Socrata ELT

Socrata Table Ingestion Flow¶

The Update-data DAGs for (at least) Socrata tables follow the pattern below: * Check the metadata of the table's data source (via api if available, or if not, by scraping where possible) * If the local data warehouse's data is stale: * download and ingest all new records into a temporary table, * identify new records and updates to prior records, and * add any new or updated records to a running table of all distinct records * If the local data warehouse's data is as fresh as the source: * update the freshness-check-metadata table and end

Before downloading potentially gigabytes of data, we check the data source's metadata to determine if the source data has been updated since the most recent successful update of that data in the local data warehouse. Whether there is new data or not, we'll log the results of that check in the data_warehouse's metadata.table_metadata table.

If the data source's data is fresher than the data in the local data warehouse, the system downloads the entire table from the data source (to a file in the Airflow-scheduler container) and then runs the load_data_tg TaskGroup, which:

Loads it into a "temp" table (via the appropriate data-loader TaskGroup).
Creates a persisting table for this data set in the data_raw schema if the data set is a new addition to the warehouse.
Checks if the initial dbt data_raw deduplication model exists, and if not, the make_dbt_data_raw_model task automatically generates a data-set-specific dbt data_raw model file.
Compares all records from the latest data set (in the "temp" table) against all records previously added to the persisting data_raw table. Records that are entirely new or are updates of prior records (i.e., at least one source column has a changed value) are appended to the persisting data_raw table.
- Note: updated records do not replace the prior records here. All distinct versions are kept so that it's possible to examine changes to a record over time.
The metadata.table_metadata table is updated to indicate the table in the local data warehouse was successfully updated on this freshness check.
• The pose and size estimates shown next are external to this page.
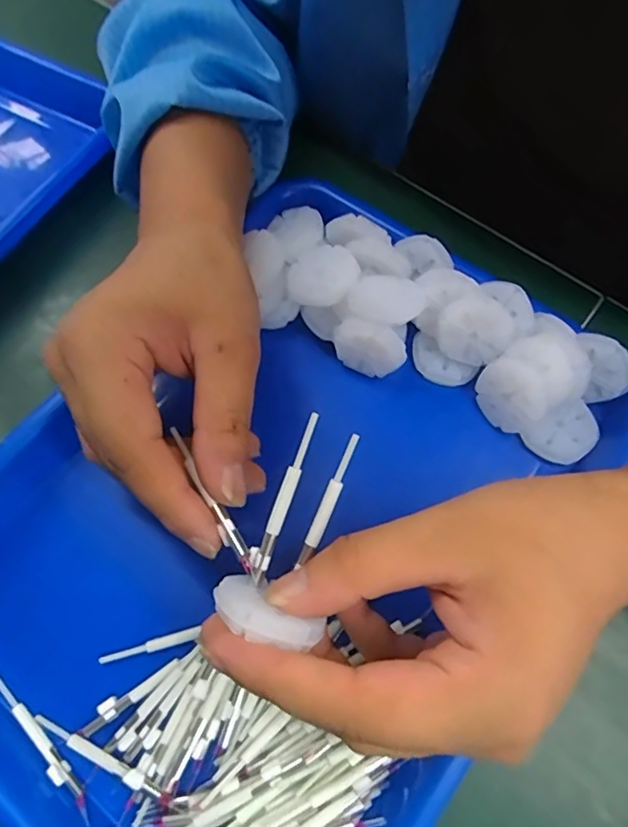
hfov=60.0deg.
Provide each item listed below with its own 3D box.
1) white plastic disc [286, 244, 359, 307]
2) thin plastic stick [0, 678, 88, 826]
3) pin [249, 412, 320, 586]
[{"bbox_3d":[0.005,-0.074,0.290,0.036,0.004,0.039,-5,61,8],"label":"white plastic disc"},{"bbox_3d":[-0.118,0.140,0.233,0.007,0.006,0.075,-42,73,-15],"label":"thin plastic stick"},{"bbox_3d":[-0.011,0.029,0.193,0.007,0.004,0.062,20,87,9],"label":"pin"}]

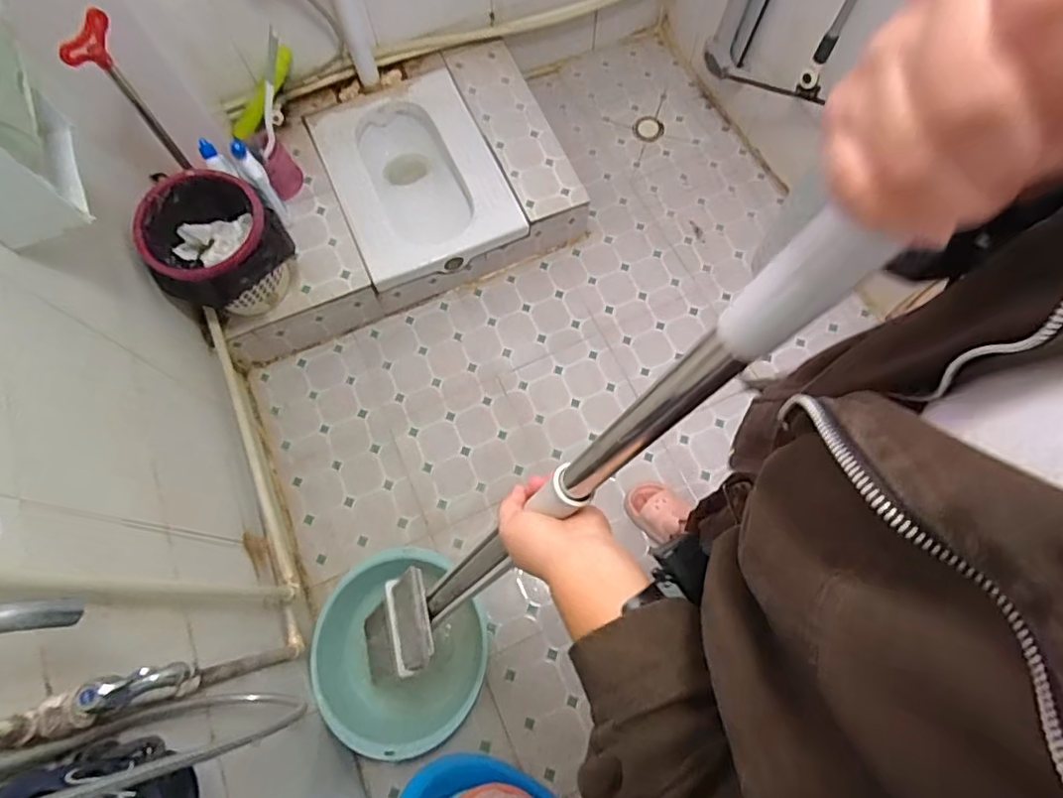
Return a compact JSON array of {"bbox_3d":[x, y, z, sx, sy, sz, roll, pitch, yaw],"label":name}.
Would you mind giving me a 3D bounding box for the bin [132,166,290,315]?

Those tasks make up the load_data_tg Task Group.

If the local data warehouse has up-to-date data for a given data source, we will just record that finding in the metadata table and end the run.

Data Loader task_groups¶

Tables with geospatial features/columns will be downloaded in the .geojson format (which has a much more flexible structure than .csv files), while tables without geospatial features (ie flat tabular data) will be downloaded as .csv files. Different code is needed to correctly and efficiently read and ingest these different formats. So far, this platform has implemented data-loader TaskGroups to handle .geojson and .csv file formats, but this pattern is easy to extend if other data sources only offer other file formats.

Many public data tables are exported from production systems, where records represent something that can change over time. For example, in this building permit table, each record represents an application for a building permit. Rather than adding a new record any time the application process moves forward (e.g., when a fee was paid, a contact was added, or the permit gets issued), the original record gets updated. After this data is updated, the prior state of the table is gone (or at least no longer publicly available). This is ideal for intended users of the production system (i.e., people involved in the process who have to look up the current status of a permit request). But for someone seeking to understand the process, keeping all distinct versions or states of a record makes it possible to see how a record evolved. So I've developed this workflow to keep the original record and all distinct updates for (non "temp_") tables in the data_raw schema.

This query shows the count of new or updated records grouped by the data-publication DateTime when the record was new to the local data warehouse.

Fig: People really love using fireworks on New Years, and those alerts typically get updated after review.